─── Metinden Alıntı

Epic Games Store Yılbaşı Tatili İndiriminden Oyun Önerileri

Kuponların hakkını verebileceğiniz indirimler :)

Epic Games Store Yılbaşı Tatili İndiriminden Oyun Önerileri

Epic Games Store’un indirim kampanyalarının en dikkat çekici yanı bu kampanyalarda verilen 60 TL’lik kuponlar olsa gerek. Normalde diğer dijital mağazalarda da (Steam, Ubisoft Store vs) aynı oranda indirimler söz konusu olabilse de Epic Games Store’da bu 60 TL’lik kuponu kullanıp daha iyi bir fiyata satın alma imkânımız oluyor bu oyunları.

Epic Yılbaşı Tatili İndirimi kampanyası ile birlikte bu kuponlar da geri döndü, biz de bu kuponların hakkını verebilecek oyunlardan bir seçki paylaşalım istedik. Bu arada Epic Games Store’da artık aynı anda birden çok oyun satın alabiliyoruz, sepet özelliği en sonunda geldi. Sepetinizde 80 TL üzerindeki her bir oyun için 60 TL’lik indirim söz konusu oluyor, dolayısıyla diyelim ki 5 tane uygun oyunu sepetinize eklediğinizde toplamda 300 TL’lik ek indirim almış oluyorsunuz. Burada önemli bir detay var, onu da atlamayalım. Kuponlar sadece 80 TL ve üzerindeki oyunlar için geçerli. Yani sepeti 80 TL’ye tamamlayayım, kupon kullanayım gibi bir olay yok. Ayrıca ek paketler için de kupon kullanılmıyor.

Bu açıklamayı da yaptıktan sonra, artık oyun önerilerimize geçebiliriz (Görsellere tıklayıp oyunların Epic Games Store sayfasına gidebilirsiniz):

Red Dead Redemption 2

Hiç şüphesiz, son 10 yılın en iyi oyunlarından birisi. Vahşi Batı’yı iliklerimize kadar hissettirmeyi başaran RDR 2, Arthur Morgan gibi hafızalarda yer eden bir başkarakter, her yerinden başka bir detay fırlayan dolu dolu bir açık dünya, muazzam müzikler ve şimdi sayamayacağım diğer özellikleriyle bizleri tam bir Western filminin başrolüne ortasına atıveriyordu. Öyle bir deneyim yaşatıyor ki, bu çıtayı aşmak diğer oyunlar için çok ama çok zor; imkân bulan herkesin tecrübe etmesini dilerim. Fiyatı 89,5 TL’ye indiğine göre; o imkân da çoktan ayağınıza gelmiş bile, durduğunuz kabahat. Övmeye bir başlarsam sayfalar boyunca duramam, o yüzden bence en iyisi gidin kendiniz bizzat tecrübe edin. Sonra gelip biraz da siz översiniz :)

──────
─── Kayıtlı Bilgiler

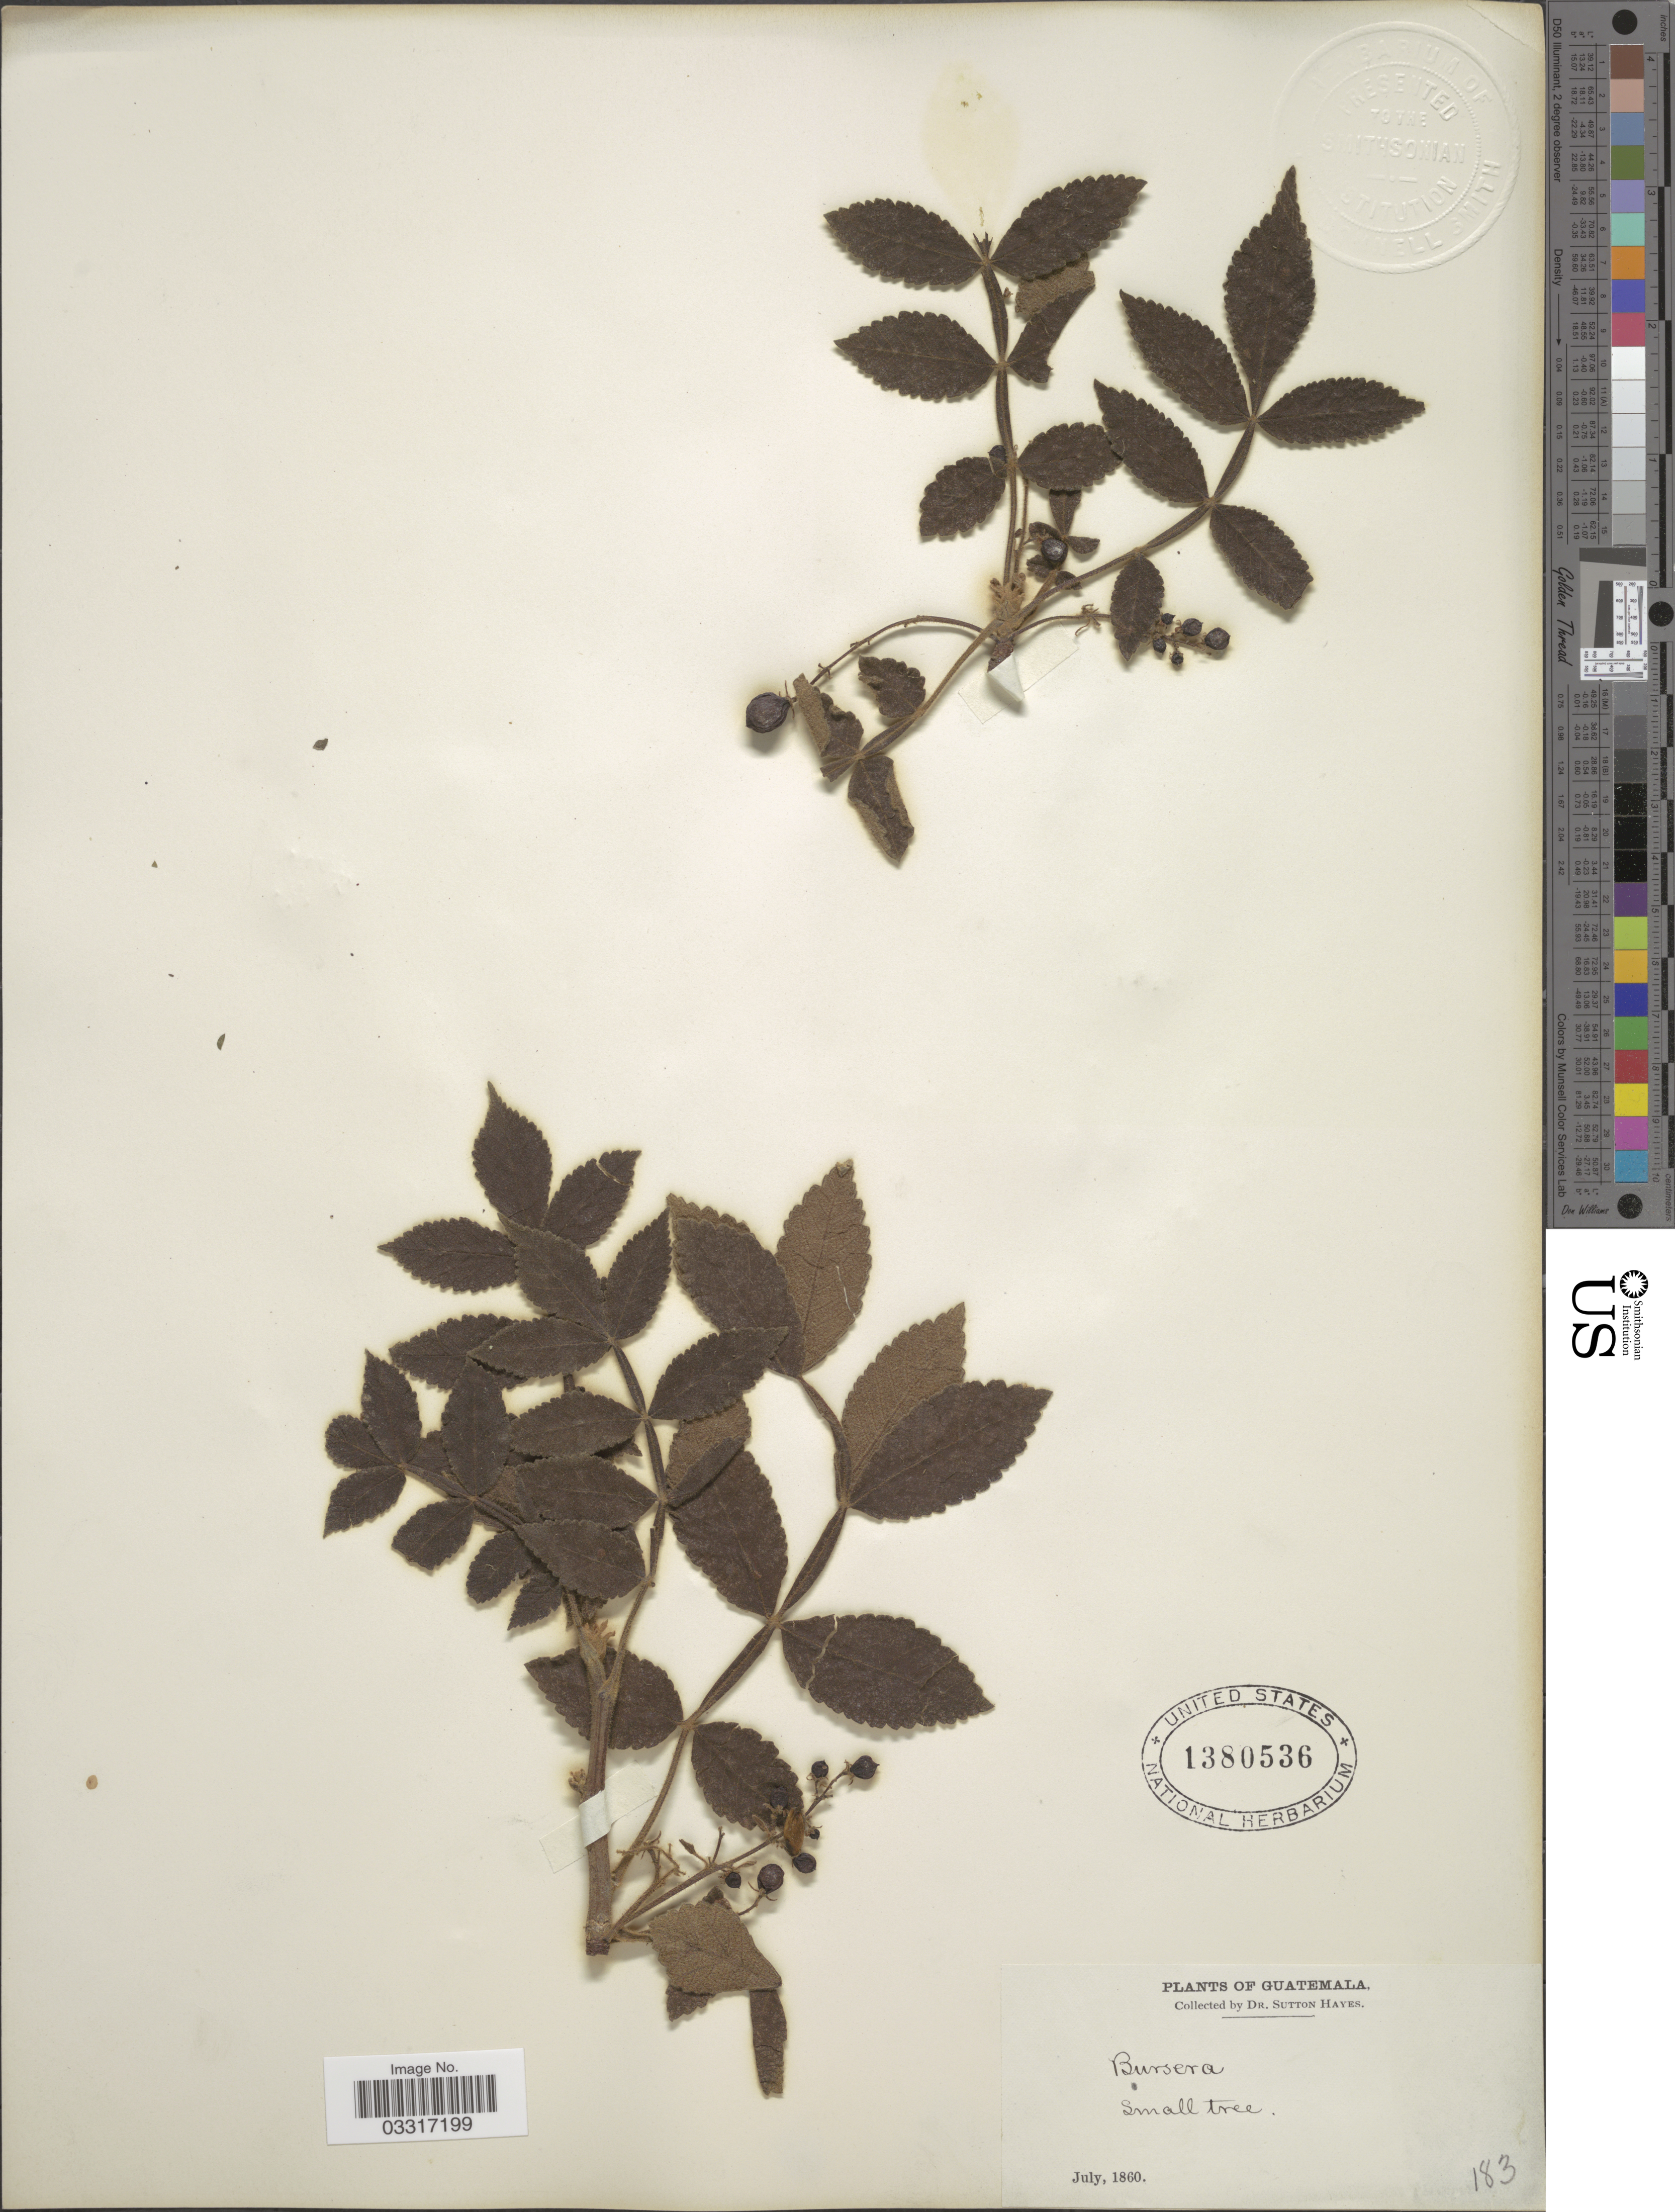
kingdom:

──────

İstenenler ::
**a.** Epic indirimi yazısında "Epic Yılbaşı Tatili İndirimi kampanyası ile birlikte" sözleriyle başlayan paragrafı, ana bilgilerini koruyarak kısa maddeler hâlinde yeniden yazın.
**b.** Epic indirimi yazısına göre aşağıdaki soruları yanıtlayın:
(i) Kampanyada verilen kuponların değeri kaç TL'dir?
(ii) Red Dead Redemption 2'nin fiyatı kaç TL'ye inmiştir?
(iii) Red Dead Redemption 2'nin başkarakterinin adı nedir?
**c.** Epic indirimi yazısını son cümlesinden sonra sürdürün.

Görev Yanıtları ::
**a.**
- Epic Yılbaşı Tatili İndirimi ile 60 TL'lik kuponlar geri döndü. Yazı, bu kuponlarla alınmaya değer oyunlardan bir seçki sunuyor.
- Epic Games Store'a sepet özelliği geldi, artık aynı anda birden çok oyun satın alınabiliyor.
- Sepetteki uygun her oyun için 60 TL indirim uygulanıyor. Örneğin 5 uygun oyun eklendiğinde toplam 300 TL ek indirim alınıyor.
- Kuponlar yalnızca 80 TL ve üzerindeki oyunlarda geçerli. Sepet toplamını 80 TL'ye tamamlamak kupon için yetmiyor.
- Ek paketlerde kupon kullanılamıyor.

**b.**
(i) 60 TL
(ii) 89,5 TL
(iii) Arthur Morgan

**c.**
Red Dead Redemption 2 (PC) - İnceleme

Death Stranding

Bu da saatler boyunca övebileceğim bir diğer oyun. Böylesi distopik bir kurgunun bu kadar kısa bir süre içerisinde kendini göstermesini hiçbirimiz beklemiyorduk, öyle değil mi? Yok, yok, o konular üzerinden gitmeyeceğim; kargo simülasyonu konusunda konuşmayacağım. Onun yerine Ömer’in incelemesinden yardım alıp neden bu oyunu oynamak gerektiğini ortaya koymakla yetineceğim, yoksa bu yazı bir anda Death Stranding övme seansına döner. “Uzun zamandır bu kadar yaratıcı mekaniklere, bu kadar derin ve anlamlı bir senaryoya ve bu kadar üst düzey bir görselliğe bir arada şahit olmamıştım. Sorunları var ama genel olarak diyebilirim ki: Kojima yapmış!”

80 TL’ye böyle bir oyun, mucize gibi bir şey, durduğunuz kabahat :)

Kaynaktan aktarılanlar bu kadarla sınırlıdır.